A) Block IP manually

  • Main button: “Block IP”.
  • Opens a dialog with:
    • IP address: required field with IPv4 validation.
    • Site selection: apply to all active sites or select individual sites.
    • Block duration: options from 15 minutes to permanent.
    • Reason: required field, minimum 3 characters, to document why.
  • Real-time validations prevent errors.

B) Unblock IP

  • “Unblock” button on each row.
  • Immediately unblocks the IP.
  • Automatically refreshes the list.

C) Refresh list

  • “Refresh” button with reload icon.
  • Refreshes the blocked-IP list.

!!! info “Coming soon” Additional protection against known malicious IPs. Global list maintained by Vulnity with identification of IPs reported across multiple sites.
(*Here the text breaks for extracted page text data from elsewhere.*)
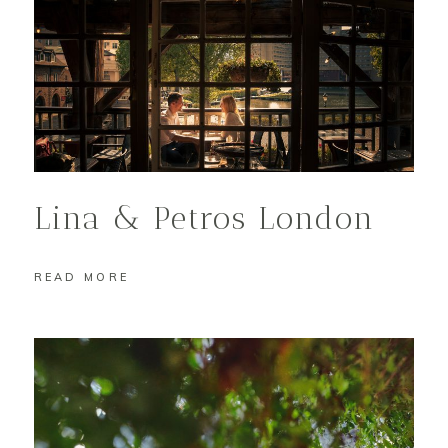
Lina & Petros London
READ MORE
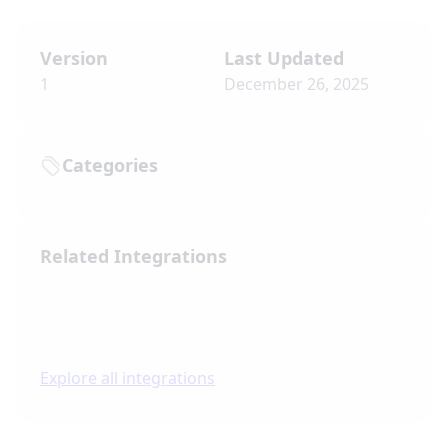
Version
Last Updated
1
December 26, 2025
Categories
Related Integrations
Explore all integrations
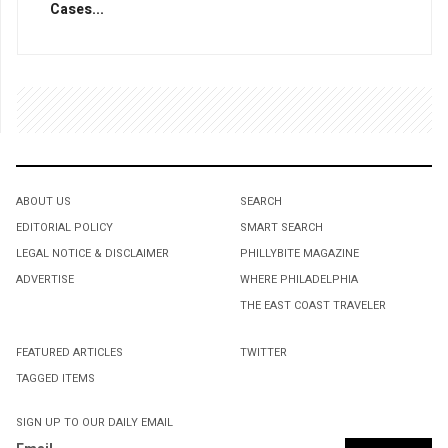
Cases...
ABOUT US
SEARCH
EDITORIAL POLICY
SMART SEARCH
LEGAL NOTICE & DISCLAIMER
PHILLYBITE MAGAZINE
ADVERTISE
WHERE PHILADELPHIA
THE EAST COAST TRAVELER
FEATURED ARTICLES
TWITTER
TAGGED ITEMS
SIGN UP TO OUR DAILY EMAIL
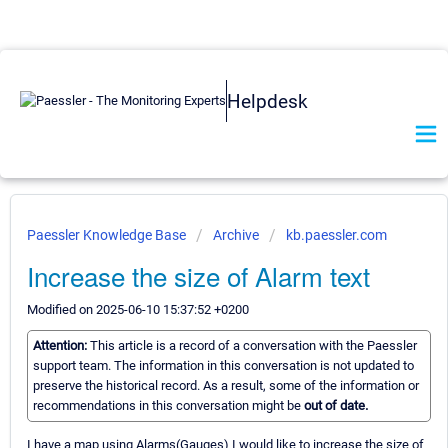
Helpdesk
Paessler Knowledge Base
Archive
kb.paessler.com
Increase the size of Alarm text
Modified on 2025-06-10 15:37:52 +0200
Attention:
This article is a record of a conversation with the Paessler
support team. The information in this conversation is not updated to
preserve the historical record. As a result, some of the information or
recommendations in this conversation might be
out of date.
I have a map using Alarms(Gauges) I would like to increase the size of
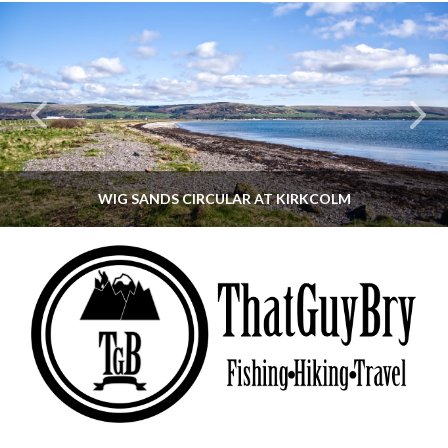
WIG SANDS CIRCULAR AT KIRKCOLM
THATGUYBRY
DUMFRIES & GALLOWAY, SCOTLAND, WALKING
JUNE 12, 2026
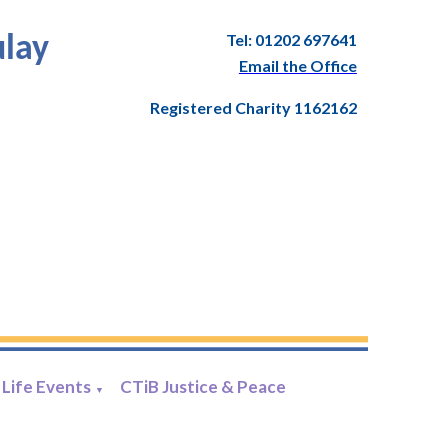
Tel: 01202 697641
ulay
Email the Office
Registered Charity 1162162
Life Events
CTiB Justice & Peace
▼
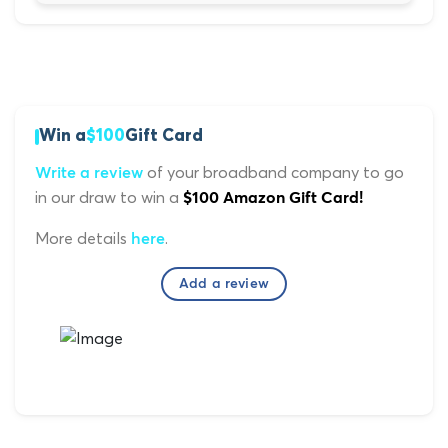
Win a
$100
Gift Card
of your broadband company to go
Write a review
in our draw to win a
$100 Amazon Gift Card!
More details
.
here
Add a review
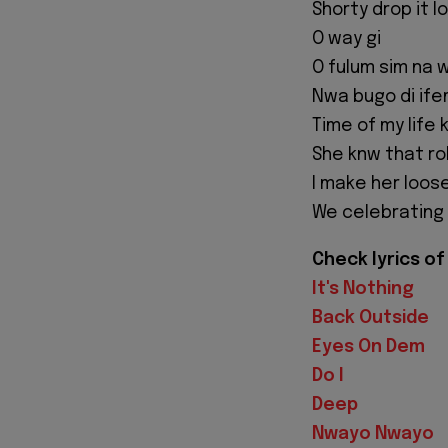
Shorty drop it l
O way gi
O fulum sim na w
Nwa bugo di ifem
Time of my life 
She knw that rol
I make her loos
We celebrating a
Check lyrics o
It's Nothing
Back Outside
Eyes On Dem
Do I
Deep
Nwayo Nwayo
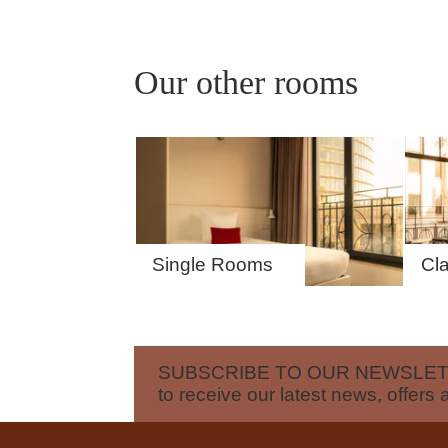
OFFERS
TOURISM
Our other rooms
GROUPS & BUSINESS
CONTACT
Single Rooms
Cl
SUBSCRIBE TO OUR NEWSLE
to receive our latest news, offers 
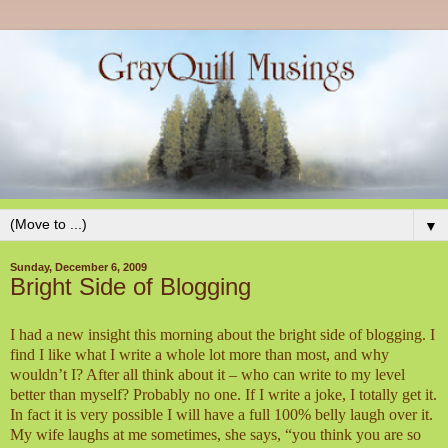
▼
Sunday, December 6, 2009
Bright Side of Blogging
I had a new insight this morning about the bright side of blogging. I
find I like what I write a whole lot more than most, and why
wouldn’t I? After all think about it – who can write to my level
better than myself? Probably no one. If I write a joke, I totally get it.
In fact it is very possible I will have a full 100% belly laugh over it.
My wife laughs at me sometimes, she says, “you think you are so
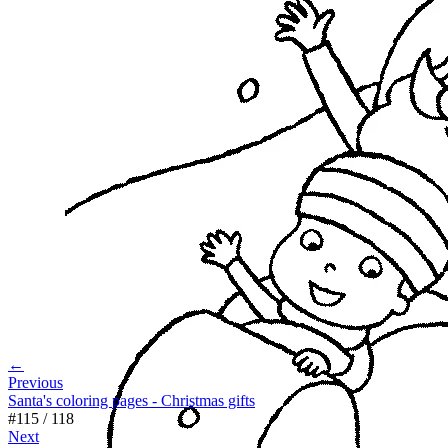
←
Previous
Santa's coloring pages - Christmas gifts
#
115
/
118
Next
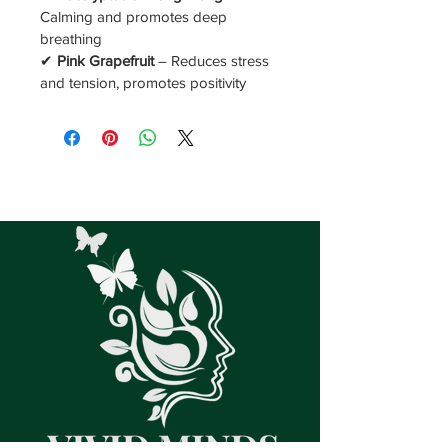
Calming and promotes deep 
breathing
✔ 
Pink Grapefruit
 – Reduces stress 
and tension, promotes positivity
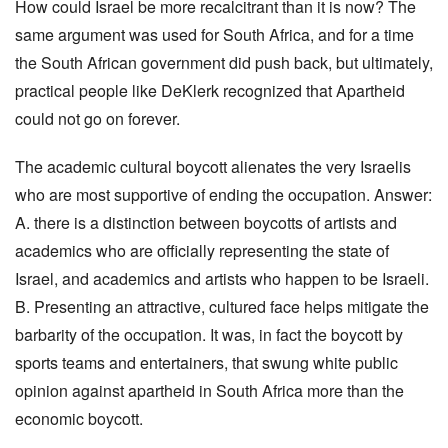
How could Israel be more recalcitrant than it is now? The
same argument was used for South Africa, and for a time
the South African government did push back, but ultimately,
practical people like DeKlerk recognized that Apartheid
could not go on forever.
The academic cultural boycott alienates the very Israelis
who are most supportive of ending the occupation. Answer:
A. there is a distinction between boycotts of artists and
academics who are officially representing the state of
Israel, and academics and artists who happen to be Israeli.
B. Presenting an attractive, cultured face helps mitigate the
barbarity of the occupation. It was, in fact the boycott by
sports teams and entertainers, that swung white public
opinion against apartheid in South Africa more than the
economic boycott.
Currently in development.

  • Automatic cleanup: expired or inactive IPs are removed from the view automatically.
  • WordPress synchronization: blocks are synchronized with the WordPress plugin.
  • Multiple sites: the same IP can be blocked across several sites at once.
  1. Preventive blocking: when you identify a suspicious IP in logs or alerts.
  2. Incident response: immediate block during an active attack.
  3. Post-attack management: review IPs blocked automatically.
  4. Maintenance: unblock IPs that were blocked by mistake.
  5. Security analysis: identify attack patterns by IP.
  • Always document the block reason clearly.
  • Review blocked IPs periodically to identify false positives.
  • Use temporary durations instead of permanent ones unless strictly necessary.
  • Consider adding legitimate IPs to the whitelist instead of repeatedly unblocking them.
  • Be careful when blocking IP ranges across multiple sites at once.